In this ambitious and comprehensive volume, Navon provides a history of Israeli and Zionist foreign policy from the inception of the modern Zionist movement until the present day. The Star and the Scepter is not, however, merely a recital of dates and events. Rather, Navon, a senior fellow at the Jerusalem Institute for Strategy and Security and at the Kohelet Policy Forum, locates the origins and form of Israeli and Zionist foreign policy practice within both Jewish history and the Jewish approach to foreign and defense policy.
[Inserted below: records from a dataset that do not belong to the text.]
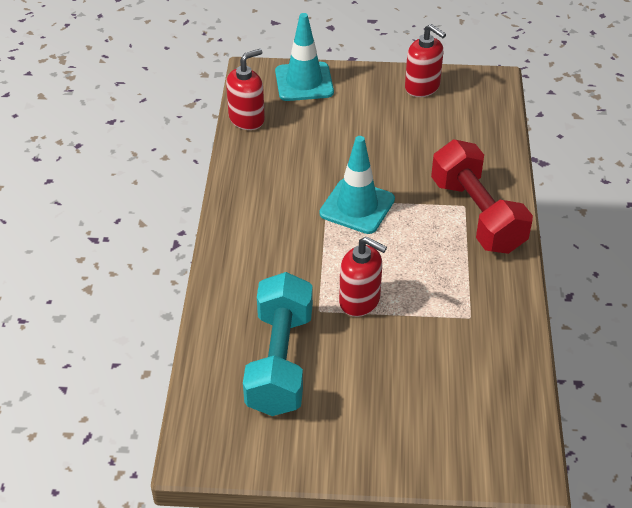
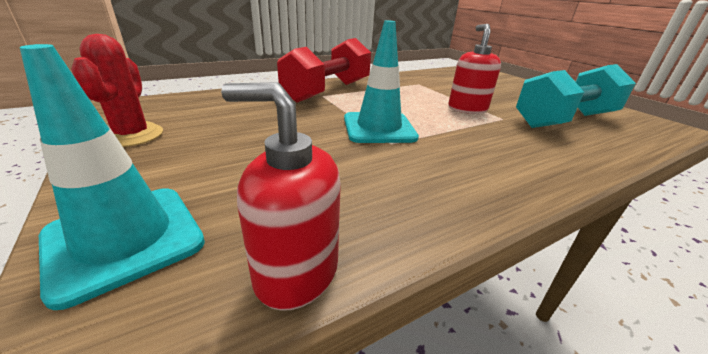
camera: 125 degrees left, 15 degrees down
red soap dispenser [405,24,446,97] -> red cactus [71,34,163,147]

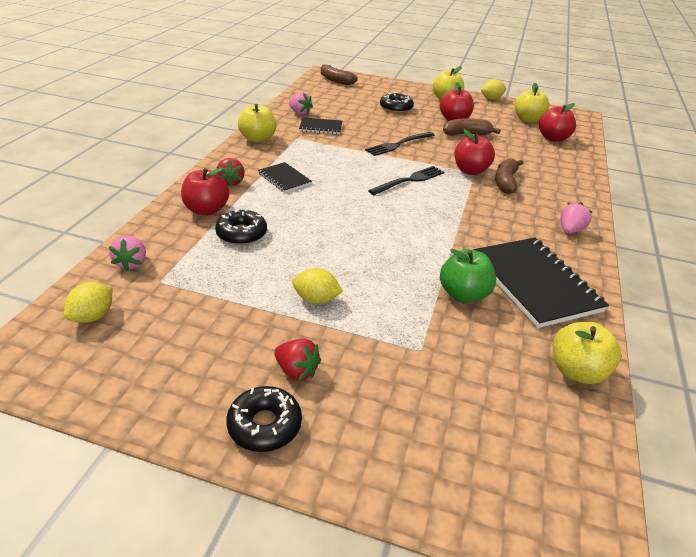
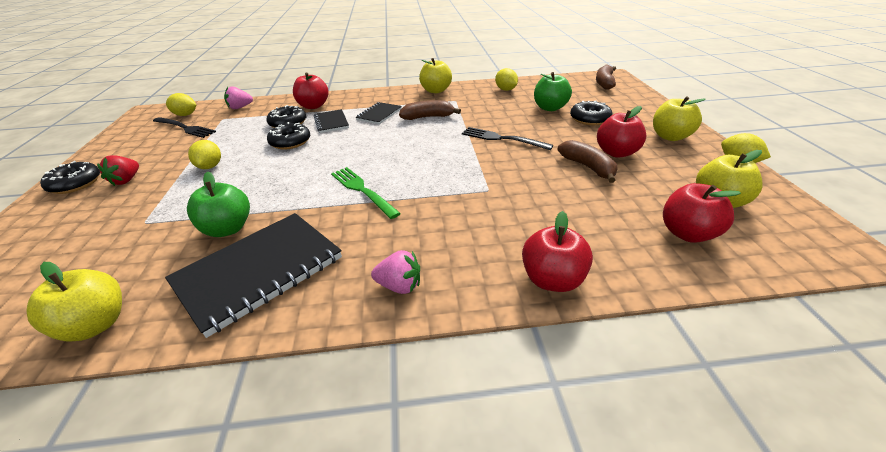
camera: 70 degrees right, 0 degrees up
red strawberry [216,158,244,187] -> none
pink strawberry [289,92,313,115] -> yellow lemon [495,68,518,91]
black notebook [299,117,342,135] -> black notebook moved to [314,109,349,133]
black fork [368,166,444,195] -> black fork moved to [153,117,216,138]
red apple [455,129,495,175] -> red apple moved to [522,211,593,292]
brown banana [495,158,523,194] -> brown banana moved to [399,100,461,120]
none -> black donut [267,122,310,150]
none -> green fork [331,167,401,219]
none -> green apple [534,72,572,111]

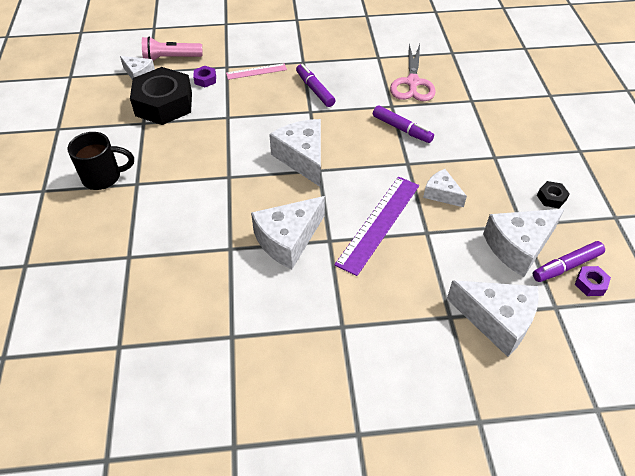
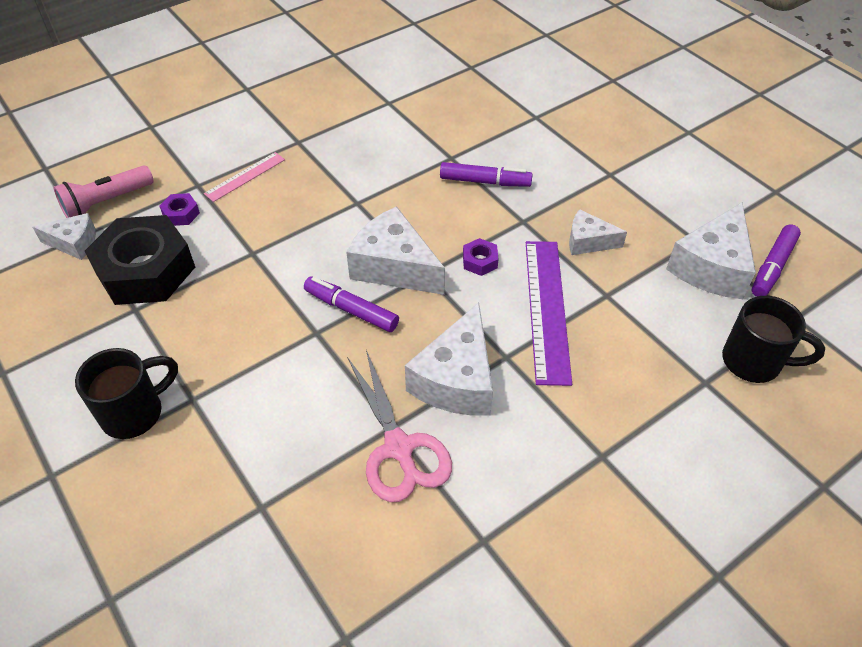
camera: 30 degrees left, 0 degrees up
purple marker [296,64,335,107] -> purple marker moved to [304,276,399,332]
pink scissors [390,44,436,101] -> pink scissors moved to [347,350,452,502]
white cheese [447,280,539,357] -> black mug [722,296,825,383]
black nut [537,181,570,208] -> none
purple nut [575,266,611,296] -> purple nut moved to [463,238,499,276]

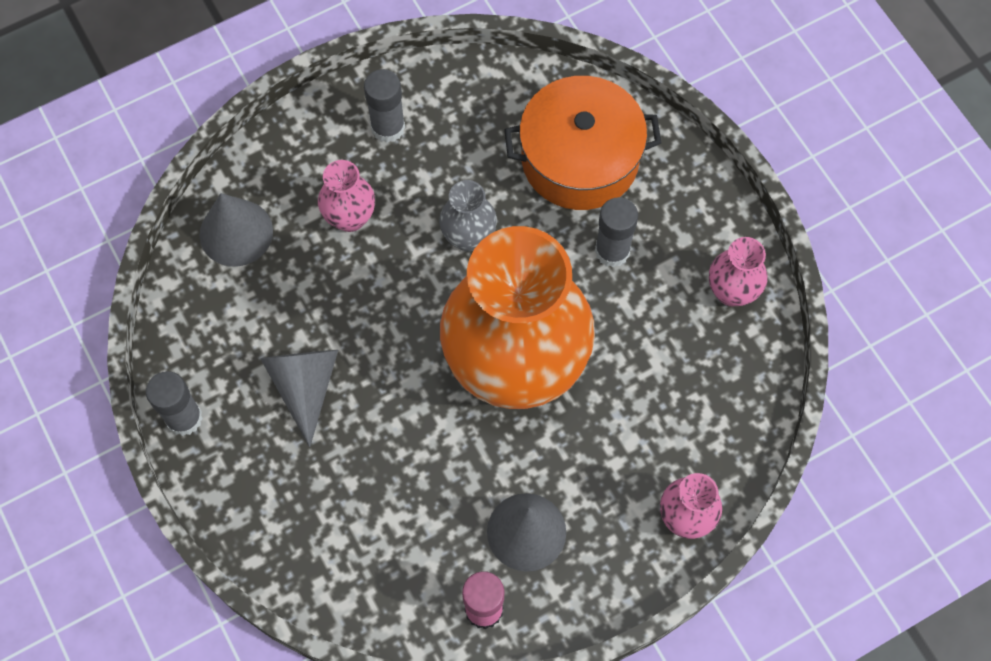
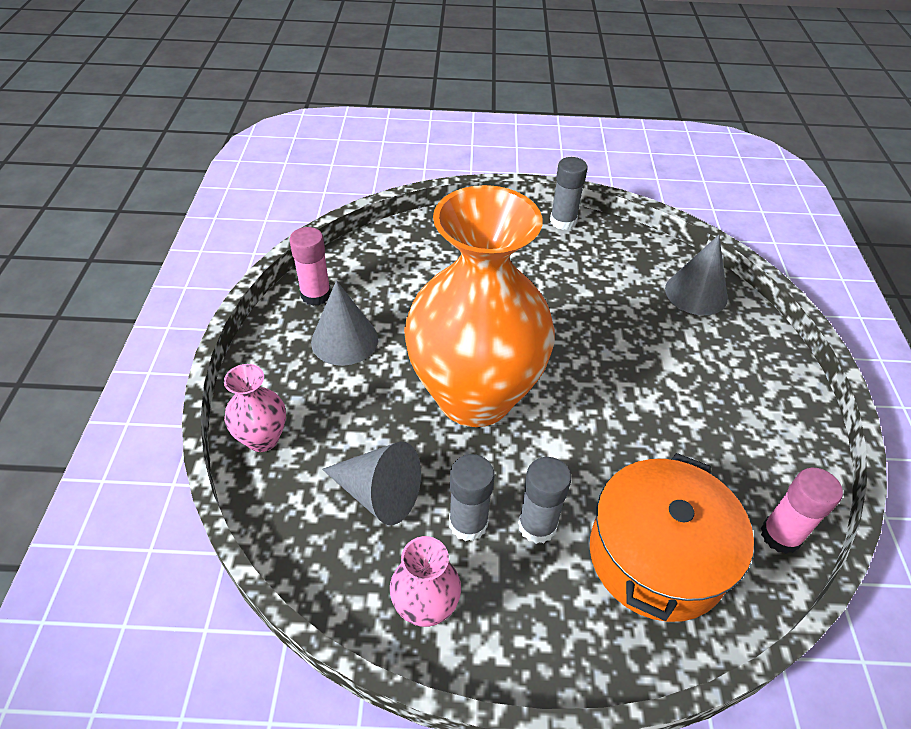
camera: 120 degrees right, 20 degrees down
grey cone [261,350,338,447] -> grey cone moved to [322,442,421,525]
pink vase [318,160,375,232] -> none
grey glue stick [364,69,405,143] -> grey glue stick moved to [449,454,495,541]
grey vase [439,180,497,251] -> none
none -> pink glue stick [761,468,843,554]

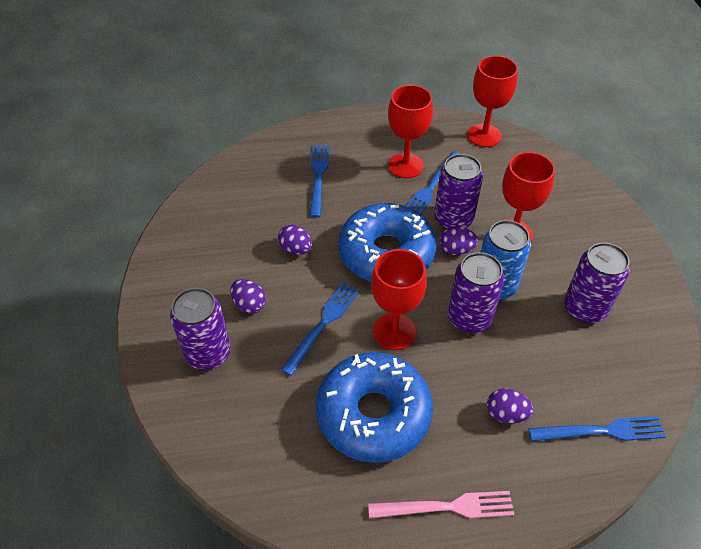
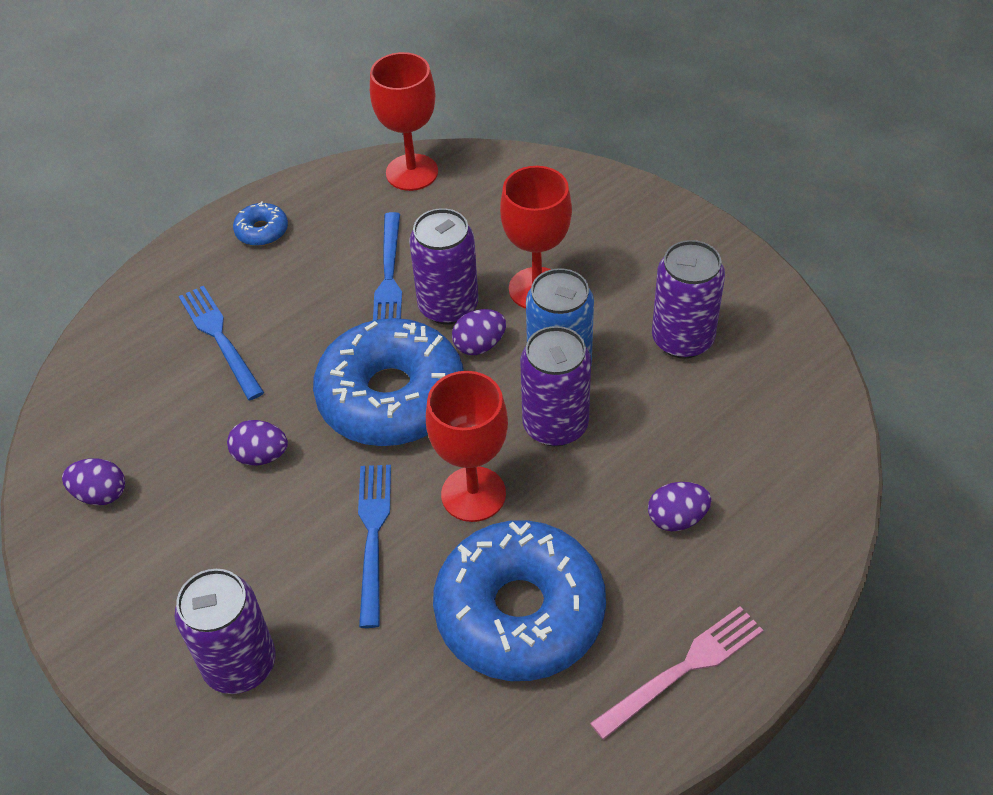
camera: 30 degrees left, 0 degrees up
purple egg [230,279,266,314] -> purple egg moved to [62,458,125,505]
red goblet [388,85,433,178] -> none
blue fork [528,416,666,441] -> none
none -> blue donut [233,201,288,246]

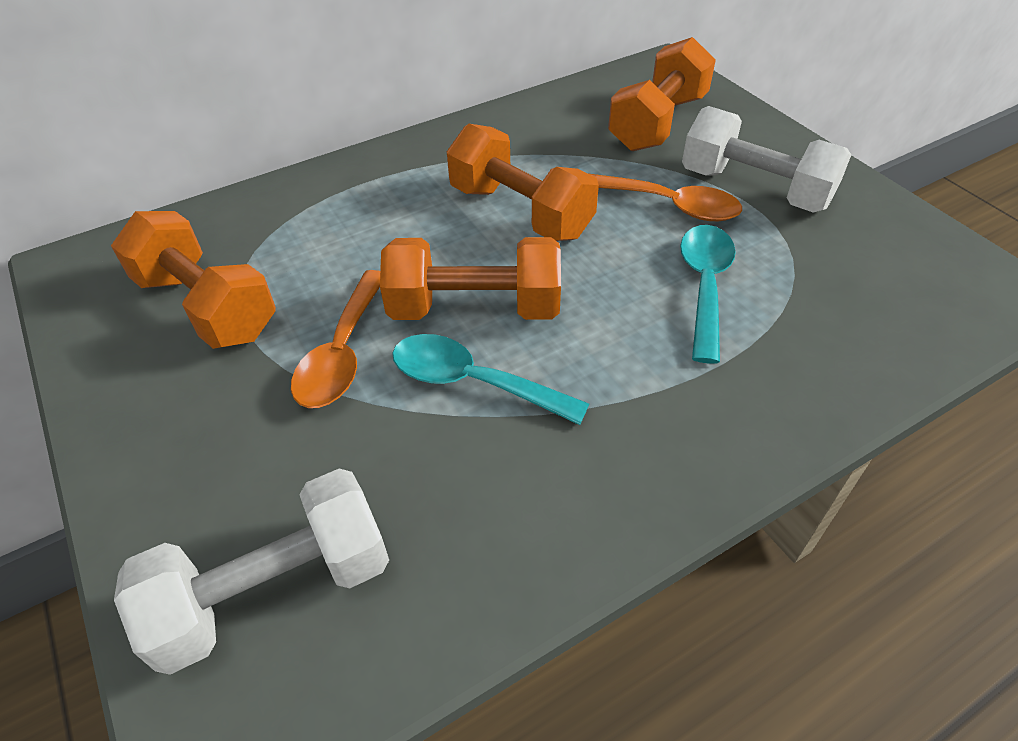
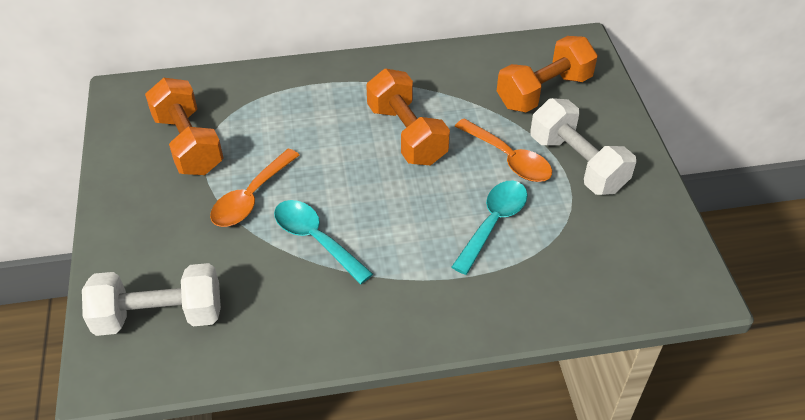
camera: 20 degrees right, 0 degrees up
orange dumbbell [380,237,561,320] -> none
The author displays a firm grasp of granular detail and broader trends as he depicts the emergence of the modern Zionist movement, and the sometimes sharply divergent attitudes and approaches toward foreign policy issues within various Zionist trends. Navon identifies a central strain of realism in foreign policy that balances ideals with sober calculation. David Ben-Gurion’s “realistic and resolute” leadership during the late British Mandate exemplified this trend.
The Star and the Scepter provides a detailed narrative in the short but eventful history of modern Israel. Navon discusses the “strategy of the periphery,” whereby the Israelis sought to bypass the then-solid wall of Arab hostility by allying with non-Arab regional powers. The dilemmas facing the Jewish state regarding territories captured in the 1967 Six-day War receive appropriate attention, as do Jerusalem’s relations with the United States, Europe, and Asia, and the successful navigation of challenges which today finds the state in a situation of unprecedented prosperity and diplomatic advantage. Navon concludes that a “unique eschatology"—rooted in the Hebrew Bible—of combining faith with pragmatism lies behind this achievement.
The Star and the Scepter is not only timely but overdue. This well-written and readable book sets out to and succeeds in providing a needed update of Israeli foreign policy.